▶ **THE TASK**:
If a line of the data below holds the word "lines", list it.

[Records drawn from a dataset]
-*-*-

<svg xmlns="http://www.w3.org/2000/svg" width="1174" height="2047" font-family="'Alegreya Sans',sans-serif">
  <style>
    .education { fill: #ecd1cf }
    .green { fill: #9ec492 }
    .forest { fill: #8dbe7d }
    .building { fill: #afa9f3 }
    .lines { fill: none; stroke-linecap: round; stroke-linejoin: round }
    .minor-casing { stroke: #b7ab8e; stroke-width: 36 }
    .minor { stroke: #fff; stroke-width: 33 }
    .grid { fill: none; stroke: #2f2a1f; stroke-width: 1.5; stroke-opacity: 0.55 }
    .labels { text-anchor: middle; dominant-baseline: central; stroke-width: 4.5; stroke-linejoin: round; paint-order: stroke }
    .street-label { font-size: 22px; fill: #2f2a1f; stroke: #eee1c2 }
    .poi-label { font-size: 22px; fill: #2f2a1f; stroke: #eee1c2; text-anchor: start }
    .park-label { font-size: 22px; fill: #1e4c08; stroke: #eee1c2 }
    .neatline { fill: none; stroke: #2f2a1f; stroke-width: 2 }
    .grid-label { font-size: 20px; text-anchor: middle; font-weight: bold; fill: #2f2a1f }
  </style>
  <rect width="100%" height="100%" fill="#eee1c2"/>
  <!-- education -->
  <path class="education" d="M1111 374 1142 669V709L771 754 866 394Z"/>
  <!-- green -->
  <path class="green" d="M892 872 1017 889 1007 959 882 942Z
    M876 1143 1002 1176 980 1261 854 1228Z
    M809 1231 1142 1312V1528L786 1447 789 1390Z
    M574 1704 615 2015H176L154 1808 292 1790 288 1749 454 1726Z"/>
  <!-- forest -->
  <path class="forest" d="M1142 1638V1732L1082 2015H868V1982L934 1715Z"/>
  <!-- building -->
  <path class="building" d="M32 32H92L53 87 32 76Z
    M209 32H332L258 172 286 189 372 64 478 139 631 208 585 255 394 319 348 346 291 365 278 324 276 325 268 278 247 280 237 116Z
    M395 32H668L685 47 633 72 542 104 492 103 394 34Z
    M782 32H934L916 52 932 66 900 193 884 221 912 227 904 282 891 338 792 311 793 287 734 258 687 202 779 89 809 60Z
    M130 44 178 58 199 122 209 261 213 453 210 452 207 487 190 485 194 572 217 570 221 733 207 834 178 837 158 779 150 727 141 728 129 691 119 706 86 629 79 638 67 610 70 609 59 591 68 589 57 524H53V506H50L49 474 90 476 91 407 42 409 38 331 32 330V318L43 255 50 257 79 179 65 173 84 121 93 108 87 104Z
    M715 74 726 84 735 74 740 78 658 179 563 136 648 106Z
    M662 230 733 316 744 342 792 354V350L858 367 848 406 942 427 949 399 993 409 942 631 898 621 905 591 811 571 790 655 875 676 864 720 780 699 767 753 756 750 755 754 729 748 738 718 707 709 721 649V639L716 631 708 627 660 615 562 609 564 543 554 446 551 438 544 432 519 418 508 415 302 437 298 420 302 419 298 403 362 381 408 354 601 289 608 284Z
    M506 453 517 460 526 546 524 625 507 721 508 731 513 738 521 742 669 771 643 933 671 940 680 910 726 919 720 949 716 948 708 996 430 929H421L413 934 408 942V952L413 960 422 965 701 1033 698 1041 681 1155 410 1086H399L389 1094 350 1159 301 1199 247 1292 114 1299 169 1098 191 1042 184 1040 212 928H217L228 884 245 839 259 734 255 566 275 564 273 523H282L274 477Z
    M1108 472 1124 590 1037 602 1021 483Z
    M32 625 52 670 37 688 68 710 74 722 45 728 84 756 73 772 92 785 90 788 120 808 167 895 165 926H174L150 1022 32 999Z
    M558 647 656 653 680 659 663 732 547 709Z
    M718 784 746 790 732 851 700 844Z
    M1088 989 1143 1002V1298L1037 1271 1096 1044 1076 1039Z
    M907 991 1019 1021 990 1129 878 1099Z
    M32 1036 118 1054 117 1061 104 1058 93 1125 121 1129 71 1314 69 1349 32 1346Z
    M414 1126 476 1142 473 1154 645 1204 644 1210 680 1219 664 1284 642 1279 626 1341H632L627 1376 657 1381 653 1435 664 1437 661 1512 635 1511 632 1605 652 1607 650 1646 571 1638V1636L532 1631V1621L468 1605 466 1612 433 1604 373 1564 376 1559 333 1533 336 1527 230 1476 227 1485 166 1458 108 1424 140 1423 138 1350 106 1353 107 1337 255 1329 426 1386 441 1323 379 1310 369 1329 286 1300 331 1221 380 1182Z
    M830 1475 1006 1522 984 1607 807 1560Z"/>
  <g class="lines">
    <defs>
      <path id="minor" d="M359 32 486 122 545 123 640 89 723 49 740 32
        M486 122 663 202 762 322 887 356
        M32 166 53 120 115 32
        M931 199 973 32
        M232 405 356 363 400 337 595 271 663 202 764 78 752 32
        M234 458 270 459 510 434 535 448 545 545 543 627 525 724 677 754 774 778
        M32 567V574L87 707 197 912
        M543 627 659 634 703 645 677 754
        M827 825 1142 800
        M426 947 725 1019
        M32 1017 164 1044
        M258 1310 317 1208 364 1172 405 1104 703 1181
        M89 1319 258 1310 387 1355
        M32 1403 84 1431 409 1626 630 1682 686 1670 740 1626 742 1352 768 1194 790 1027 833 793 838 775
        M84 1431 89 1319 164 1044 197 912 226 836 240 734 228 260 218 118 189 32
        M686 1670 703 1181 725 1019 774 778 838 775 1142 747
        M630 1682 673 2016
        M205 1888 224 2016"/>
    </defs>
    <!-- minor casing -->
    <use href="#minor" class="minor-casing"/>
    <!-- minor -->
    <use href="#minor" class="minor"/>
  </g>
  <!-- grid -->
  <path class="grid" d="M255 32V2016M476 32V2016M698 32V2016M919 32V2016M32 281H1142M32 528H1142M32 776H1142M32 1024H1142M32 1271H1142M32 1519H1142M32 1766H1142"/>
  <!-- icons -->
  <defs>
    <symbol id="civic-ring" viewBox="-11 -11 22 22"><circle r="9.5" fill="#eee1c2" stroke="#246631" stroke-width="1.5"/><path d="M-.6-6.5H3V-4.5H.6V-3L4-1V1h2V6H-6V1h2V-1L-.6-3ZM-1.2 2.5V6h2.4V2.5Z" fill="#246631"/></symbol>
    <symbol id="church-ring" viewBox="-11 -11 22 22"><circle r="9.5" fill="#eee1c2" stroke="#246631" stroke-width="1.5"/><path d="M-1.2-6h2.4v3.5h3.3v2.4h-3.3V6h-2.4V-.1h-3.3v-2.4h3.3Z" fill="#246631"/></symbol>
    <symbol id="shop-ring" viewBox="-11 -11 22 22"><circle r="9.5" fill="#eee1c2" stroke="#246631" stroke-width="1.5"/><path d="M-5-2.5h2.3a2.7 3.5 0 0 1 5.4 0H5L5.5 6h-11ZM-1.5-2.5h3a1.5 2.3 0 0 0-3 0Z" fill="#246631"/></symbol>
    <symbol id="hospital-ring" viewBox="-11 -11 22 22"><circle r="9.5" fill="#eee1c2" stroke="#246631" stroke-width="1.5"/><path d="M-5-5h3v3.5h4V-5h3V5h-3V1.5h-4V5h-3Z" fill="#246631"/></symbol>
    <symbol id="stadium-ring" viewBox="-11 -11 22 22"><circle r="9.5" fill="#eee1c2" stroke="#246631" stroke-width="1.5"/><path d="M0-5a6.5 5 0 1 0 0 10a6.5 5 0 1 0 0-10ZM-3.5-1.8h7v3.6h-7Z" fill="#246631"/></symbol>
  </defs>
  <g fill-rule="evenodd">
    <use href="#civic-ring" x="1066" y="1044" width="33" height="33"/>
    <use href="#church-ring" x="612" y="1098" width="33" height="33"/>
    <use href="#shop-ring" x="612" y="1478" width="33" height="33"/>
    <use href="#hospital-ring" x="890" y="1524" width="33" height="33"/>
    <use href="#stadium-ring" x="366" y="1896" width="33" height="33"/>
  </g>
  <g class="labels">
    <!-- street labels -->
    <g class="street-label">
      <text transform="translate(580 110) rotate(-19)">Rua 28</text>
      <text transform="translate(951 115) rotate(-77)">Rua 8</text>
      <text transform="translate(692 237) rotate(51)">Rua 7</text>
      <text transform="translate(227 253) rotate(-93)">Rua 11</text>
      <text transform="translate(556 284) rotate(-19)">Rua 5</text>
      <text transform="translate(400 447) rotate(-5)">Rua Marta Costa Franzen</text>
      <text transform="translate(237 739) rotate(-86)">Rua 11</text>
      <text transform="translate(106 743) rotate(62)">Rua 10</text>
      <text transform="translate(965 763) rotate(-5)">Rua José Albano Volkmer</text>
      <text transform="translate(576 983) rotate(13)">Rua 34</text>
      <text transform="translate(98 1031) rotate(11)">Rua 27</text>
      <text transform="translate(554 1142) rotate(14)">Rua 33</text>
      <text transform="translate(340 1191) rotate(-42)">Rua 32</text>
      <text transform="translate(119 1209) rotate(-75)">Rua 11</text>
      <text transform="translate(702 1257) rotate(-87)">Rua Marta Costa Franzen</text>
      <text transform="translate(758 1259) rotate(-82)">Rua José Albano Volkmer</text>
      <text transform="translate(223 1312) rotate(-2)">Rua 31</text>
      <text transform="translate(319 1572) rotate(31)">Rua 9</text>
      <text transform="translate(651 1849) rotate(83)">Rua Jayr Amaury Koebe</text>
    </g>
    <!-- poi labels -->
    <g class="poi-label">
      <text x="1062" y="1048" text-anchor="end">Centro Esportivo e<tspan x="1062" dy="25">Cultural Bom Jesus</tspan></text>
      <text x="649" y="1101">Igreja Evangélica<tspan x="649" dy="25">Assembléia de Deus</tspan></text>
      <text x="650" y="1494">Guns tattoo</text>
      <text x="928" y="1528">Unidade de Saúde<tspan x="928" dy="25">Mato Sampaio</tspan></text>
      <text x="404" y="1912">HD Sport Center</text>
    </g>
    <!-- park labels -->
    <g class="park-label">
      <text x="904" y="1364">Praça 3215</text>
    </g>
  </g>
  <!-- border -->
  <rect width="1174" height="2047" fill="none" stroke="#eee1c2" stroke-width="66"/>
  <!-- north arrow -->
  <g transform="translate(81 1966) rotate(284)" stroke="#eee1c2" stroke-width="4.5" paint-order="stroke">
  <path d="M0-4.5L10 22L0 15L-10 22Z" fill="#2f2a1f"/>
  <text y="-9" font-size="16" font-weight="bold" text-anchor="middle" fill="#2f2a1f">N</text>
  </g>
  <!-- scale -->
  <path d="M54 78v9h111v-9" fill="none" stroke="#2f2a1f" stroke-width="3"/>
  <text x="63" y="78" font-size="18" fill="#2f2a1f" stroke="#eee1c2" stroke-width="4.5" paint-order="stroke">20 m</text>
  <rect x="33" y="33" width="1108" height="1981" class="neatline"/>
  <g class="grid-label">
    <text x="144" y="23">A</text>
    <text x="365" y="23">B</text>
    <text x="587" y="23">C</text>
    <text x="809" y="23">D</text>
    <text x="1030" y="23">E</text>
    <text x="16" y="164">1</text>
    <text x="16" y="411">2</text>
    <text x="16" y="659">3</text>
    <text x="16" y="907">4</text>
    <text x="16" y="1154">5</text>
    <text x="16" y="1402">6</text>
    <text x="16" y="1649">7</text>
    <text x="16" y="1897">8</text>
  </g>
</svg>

-*-*-

▶ **RESPONSE TO THIS TASK**:
    .lines { fill: none; stroke-linecap: round; stroke-linejoin: round }
  <g class="lines">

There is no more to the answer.